Cranial synostosis

Cranial synostosis. So here we first want to show you what the major sutures are. As you can see, here is the metopic suture, there is the coronal one going across, sagittal and the lambdoid, and there’s the anterior fontanelle. So growth occurs at right angles to any suture. So any time you have synostosis where the suture fuses prematurely, you cannot grow orthogonal to it. You will grow tangential. I’ll show you, for instance, how brachycephaly develops. Here’s someone where there is coronal synostosis. Order provigil online online at health care pharmacy. See, the yellow line is thick. So the arrows show the growth that is orthogonal to this line, that is 90 degrees perpendicular, is limited and compensatory growth occurs tangential to the suture. What happens then is the shape of the head assumes that. Is that clear now? So what will happen if you have difficulty with a sagittal suture? You won’t be able to grow this way, you’ll grow that way. You’ll get a long boat-head. So it turns out that’s why we call it scaphocephaly. Boat-head. This is commonly encountered cranial synostosis, 40-50% of all cranial synostosis are sagittal. Coronal is brachycephaly, meaning short-head. Lambdoid will cause flat back, like plagiocephaly. When all the sutures are affected you get oxycephaly. I don’t have a good picture of it. What oxycephaly looks like, it looks like a tower-head. See, you can’t grow this way, you can’t grow this way, so you grow straight up. It’s not a very good-looking sight. You can get cranial synostoses in many congenital syndromes, like Cruzon’s syndrome, Apert’s syndrome, Carpenter syndrome, etc. A lot of these kids, again, you probably don’t see them in your continuity clinic in your program, however if you go to the craniofacial clinic, usually run by head and neck surgery and neurosurgery combined, you will see an amazing number of these things. Here are some examples of brachycephaly, scaphocephaly with elongation.

Vascular malformations. Vein of Galen’s you should know. The important associations you make with vein of Galen’s is, first of all I told you it is not an aneurysm. It’s an AVM. You may get this question, not for neurology. You may get it for Neonatology. It’s very very big in the differential for high output heart failure in the newborn. Auscultation of a cephalic bruit accompanies that. A lot of times that how people know somebody has this. You should know a word or two about berry aneurysms. Usually an adolescent gets into trouble, maybe 17-18-year-old, has the worst headache of their life, with a subarachnoid hemorrhage and severe neurologic morbidity. Then they realize after they do the angiography that they have a berry aneurysm. And these usually occur along the circle of Willis at the base of the head, and there is an association of berry aneurysms with aortic coarctation and polycystic renal disease. You just have to try to remember that type of strange associations.

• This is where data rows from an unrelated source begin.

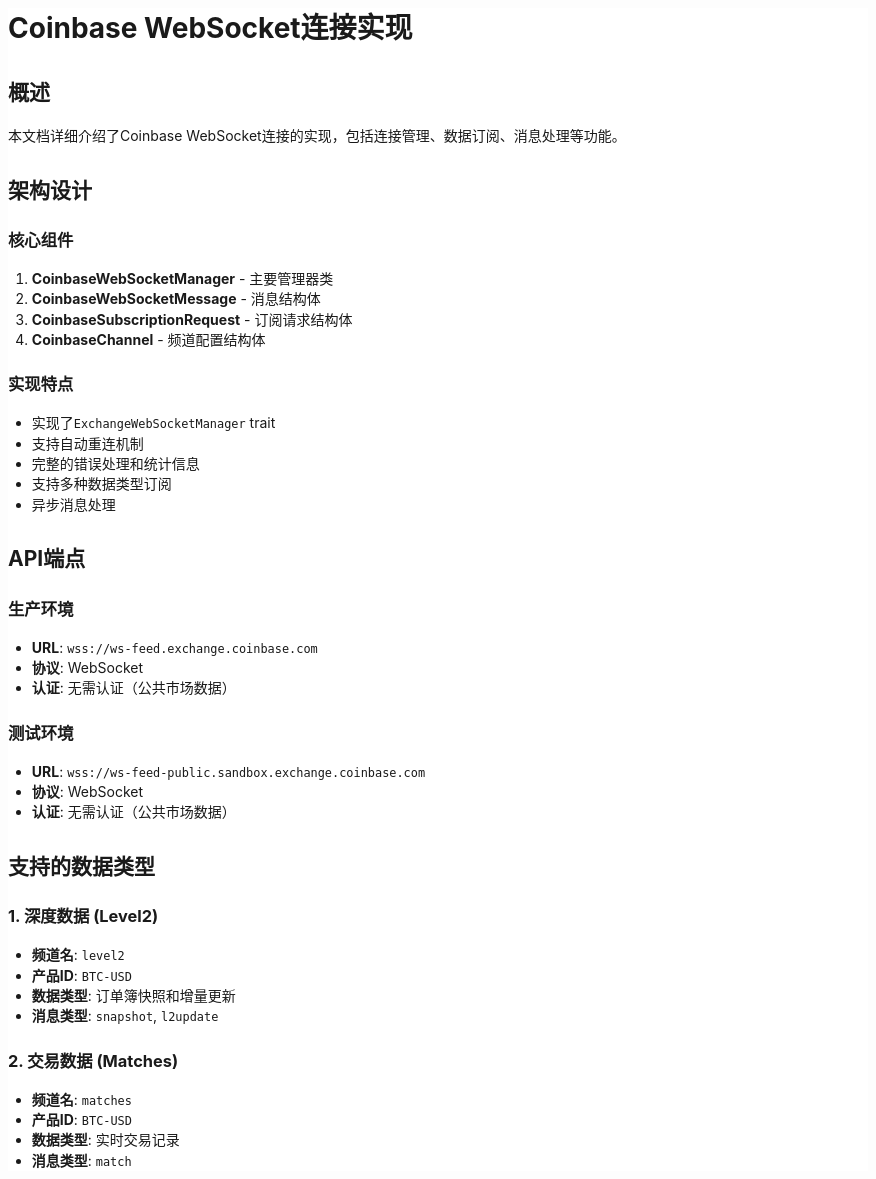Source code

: # Coinbase WebSocket连接实现

## 概述

本文档详细介绍了Coinbase WebSocket连接的实现，包括连接管理、数据订阅、消息处理等功能。

## 架构设计

### 核心组件

1. **CoinbaseWebSocketManager** - 主要管理器类
2. **CoinbaseWebSocketMessage** - 消息结构体
3. **CoinbaseSubscriptionRequest** - 订阅请求结构体
4. **CoinbaseChannel** - 频道配置结构体

### 实现特点

- 实现了`ExchangeWebSocketManager` trait
- 支持自动重连机制
- 完整的错误处理和统计信息
- 支持多种数据类型订阅
- 异步消息处理

## API端点

### 生产环境
- **URL**: `wss://ws-feed.exchange.coinbase.com`
- **协议**: WebSocket
- **认证**: 无需认证（公共市场数据）

### 测试环境
- **URL**: `wss://ws-feed-public.sandbox.exchange.coinbase.com`
- **协议**: WebSocket
- **认证**: 无需认证（公共市场数据）

## 支持的数据类型

### 1. 深度数据 (Level2)
- **频道名**: `level2`
- **产品ID**: `BTC-USD`
- **数据类型**: 订单簿快照和增量更新
- **消息类型**: `snapshot`, `l2update`

### 2. 交易数据 (Matches)
- **频道名**: `matches`
- **产品ID**: `BTC-USD`
- **数据类型**: 实时交易记录
- **消息类型**: `match`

Tuberous sclerosis occurs in about 1:30,000 births, dominant inheritance but many are spontaneous mutations. So if you see a baby with TS you should examine the skin of the patients family and inquire about seizure history in parents. It is certainly a dominant one but a large number of spontaneous mutations. There are two chromosomes that have been identified. One is tuberous sclerosis complex number 1 on chromosome 9 with the first linkage TSE-2, tuberous sclerosis complex 2 on chromosome 16. Interestingly this gene was cloned first, called tuberin and more recently we know this is due to hamartin. So patients may have a mutation in either one of them and they seem to be tumor suppresser genes so when you have a mutation strange things grow all over in your body. Even though TS is very important in neurology it’s really a multi-system disease.

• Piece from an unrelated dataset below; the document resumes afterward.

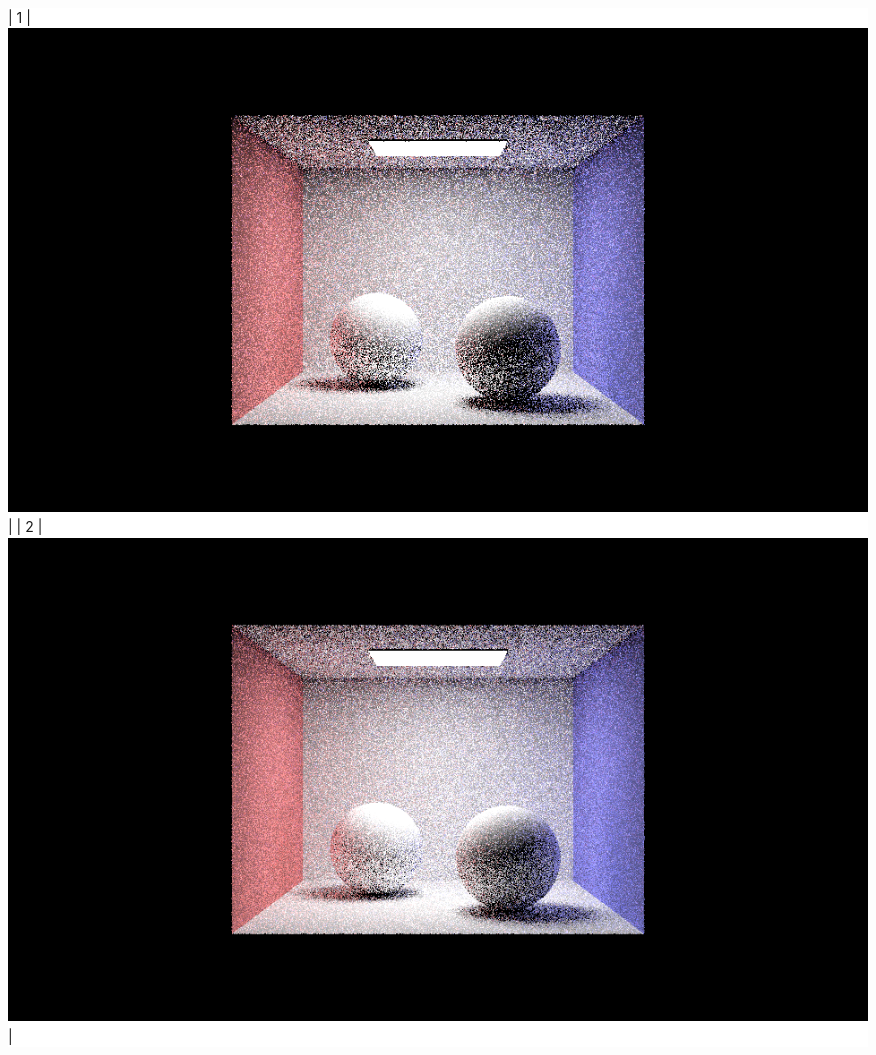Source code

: | 1     | ![sphere](./images/part4/CBspheres_t8_s1_l4_m5_960_540.png) |
| 2     | ![sphere](./images/part4/CBspheres_t8_s2_l4_m5_960_540.png) |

So the cerebral lesions are what I am going to talk about first. They are cortical tubers, or hamartomas and this is where epilepsy comes from. Epilepsy comes from the cortex, and it’s the tubers that cause that problem. There are subependymal glial nodules that I don’t think are that big a problem, except maybe they will appear on the Board with the radiologic questions. Because they make a big issue about these things sticking into the ventricle, giving it a verrucous irregular appearance. You all remember what I am talking about? Okay, so radiologic identification of those and then they can have giant cell astrocytomas in some of these patients. These are malignant. So here’s what I’m talking about in terms of radiologic. This is just a CT scan. You can see down here, this is the parenchyma of the brain. Here’s the ventricular border. It’s a little fuzzy here but you can see that there are these little intense things sticking into the ventricle. You may see that on the Board. That’s unquestionably tuberous sclerosis. If you saw them on an MRI you won’t see them that well because calcified things don’t have a signal on the MRI but in the MRI you may see hamartomas, such as these. Hamartomas are best seen in T-2 weighted images.